Human pose images with coordinates:
★ ★ ★ ★ ★ ★ ★

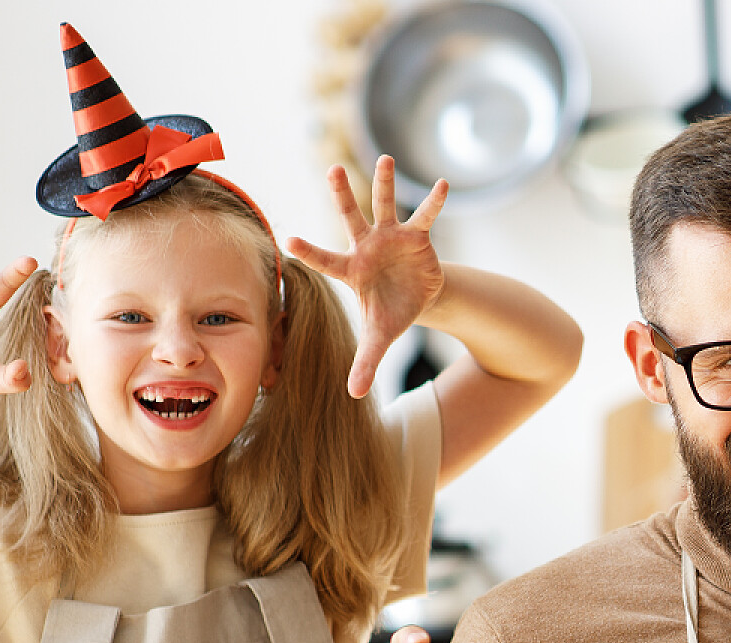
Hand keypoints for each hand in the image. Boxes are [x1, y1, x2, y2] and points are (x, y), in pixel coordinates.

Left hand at [286, 158, 449, 398]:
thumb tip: (353, 395)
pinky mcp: (417, 236)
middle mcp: (367, 246)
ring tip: (386, 158)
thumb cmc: (391, 313)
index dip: (309, 252)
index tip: (288, 240)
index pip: (326, 260)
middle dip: (342, 195)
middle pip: (351, 217)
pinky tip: (442, 184)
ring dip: (385, 183)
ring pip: (386, 205)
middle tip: (332, 169)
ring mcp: (391, 237)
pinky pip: (425, 217)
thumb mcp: (380, 338)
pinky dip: (434, 202)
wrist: (418, 298)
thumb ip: (366, 362)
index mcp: (351, 269)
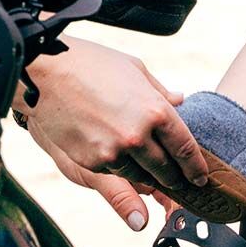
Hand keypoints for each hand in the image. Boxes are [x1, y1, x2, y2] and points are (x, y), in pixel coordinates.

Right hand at [22, 38, 209, 228]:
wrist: (43, 74)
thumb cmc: (91, 65)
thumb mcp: (135, 70)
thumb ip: (159, 92)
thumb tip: (180, 100)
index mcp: (156, 112)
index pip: (186, 148)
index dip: (196, 167)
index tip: (201, 177)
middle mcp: (138, 136)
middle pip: (167, 169)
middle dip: (176, 178)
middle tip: (181, 182)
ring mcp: (113, 152)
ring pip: (141, 176)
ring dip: (150, 177)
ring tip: (154, 175)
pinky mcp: (91, 162)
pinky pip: (115, 173)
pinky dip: (123, 171)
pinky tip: (123, 163)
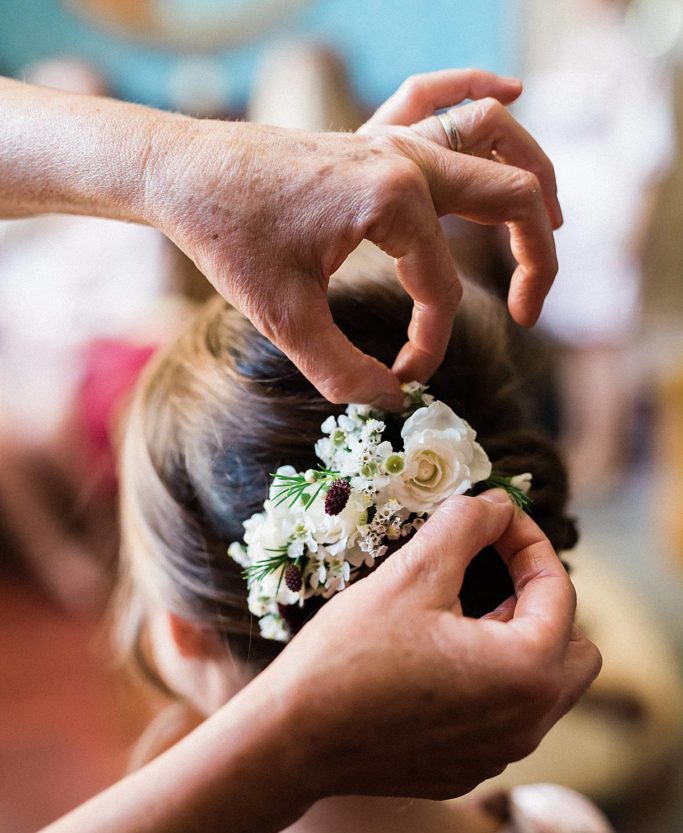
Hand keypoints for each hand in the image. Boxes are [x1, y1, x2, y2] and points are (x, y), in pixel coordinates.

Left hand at [147, 69, 559, 406]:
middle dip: (536, 259)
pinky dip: (480, 89)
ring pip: (493, 136)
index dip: (431, 343)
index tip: (403, 377)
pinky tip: (514, 87)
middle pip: (511, 198)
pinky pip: (439, 95)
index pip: (442, 289)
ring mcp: (391, 137)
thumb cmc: (228, 238)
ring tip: (552, 224)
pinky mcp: (371, 131)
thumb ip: (342, 370)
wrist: (182, 173)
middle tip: (528, 312)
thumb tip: (389, 403)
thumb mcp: (284, 318)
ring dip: (532, 173)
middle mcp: (406, 159)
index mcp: (393, 202)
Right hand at [266, 491, 599, 800]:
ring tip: (460, 617)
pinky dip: (489, 685)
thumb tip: (497, 503)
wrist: (291, 740)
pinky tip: (436, 665)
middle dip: (542, 604)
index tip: (496, 520)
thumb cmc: (349, 655)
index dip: (529, 543)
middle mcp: (527, 724)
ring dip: (516, 644)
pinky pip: (504, 719)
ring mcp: (498, 755)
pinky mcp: (467, 771)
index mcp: (526, 672)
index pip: (559, 591)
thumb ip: (466, 526)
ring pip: (541, 688)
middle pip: (575, 652)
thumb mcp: (411, 574)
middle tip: (491, 577)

★ ★ ★ ★ ★ ★ ★

WHAT TO DO: In the records above, find the line with "index pip: (326, 260)" and the line with "pinky tip: (514, 87)"; please transcribe exactly those two lines and all lines between them, omitting any picture.

TASK ANSWER:
index pip: (326, 260)
middle dip: (342, 195)
middle pip: (351, 217)
pinky tip: (442, 184)
ring dip: (385, 183)
ring pip: (386, 205)
middle tip: (332, 169)
ring mcp: (391, 237)
pinky pip: (425, 217)
thumb mcp: (380, 338)
pinky dip: (434, 202)
wrist: (418, 298)
thumb ip: (366, 362)
index mcp: (351, 269)
Hand keypoints for each hand in the image. Boxes are [x1, y1, x2, y2] and points are (x, y), in pixel coordinates.

Right hand at [22, 38, 209, 228]:
wrist: (43, 74)
thumb cmc: (91, 65)
thumb mcp: (135, 70)
thumb ip: (159, 92)
thumb tip: (180, 100)
index mcp: (156, 112)
index pip: (186, 148)
index dip: (196, 167)
index tip: (201, 177)
middle mcp: (138, 136)
middle pip: (167, 169)
middle dip: (176, 178)
middle tip: (181, 182)
ring mcp: (113, 152)
ring pip: (141, 176)
ring dip: (150, 177)
ring tip: (154, 175)
pinky mcp: (91, 162)
pinky pip: (115, 173)
pinky dip: (123, 171)
pinky tip: (123, 163)
Hand keypoints for each hand in the image. Boxes are [x1, y1, x2, y2] and points are (x, y), in pixel coordinates.

Left hand at [147, 69, 559, 406]:
middle dip: (536, 259)
pinky dip: (480, 89)
ring pip: (493, 136)
index dip: (431, 343)
index tip: (403, 377)
pinky tip: (514, 87)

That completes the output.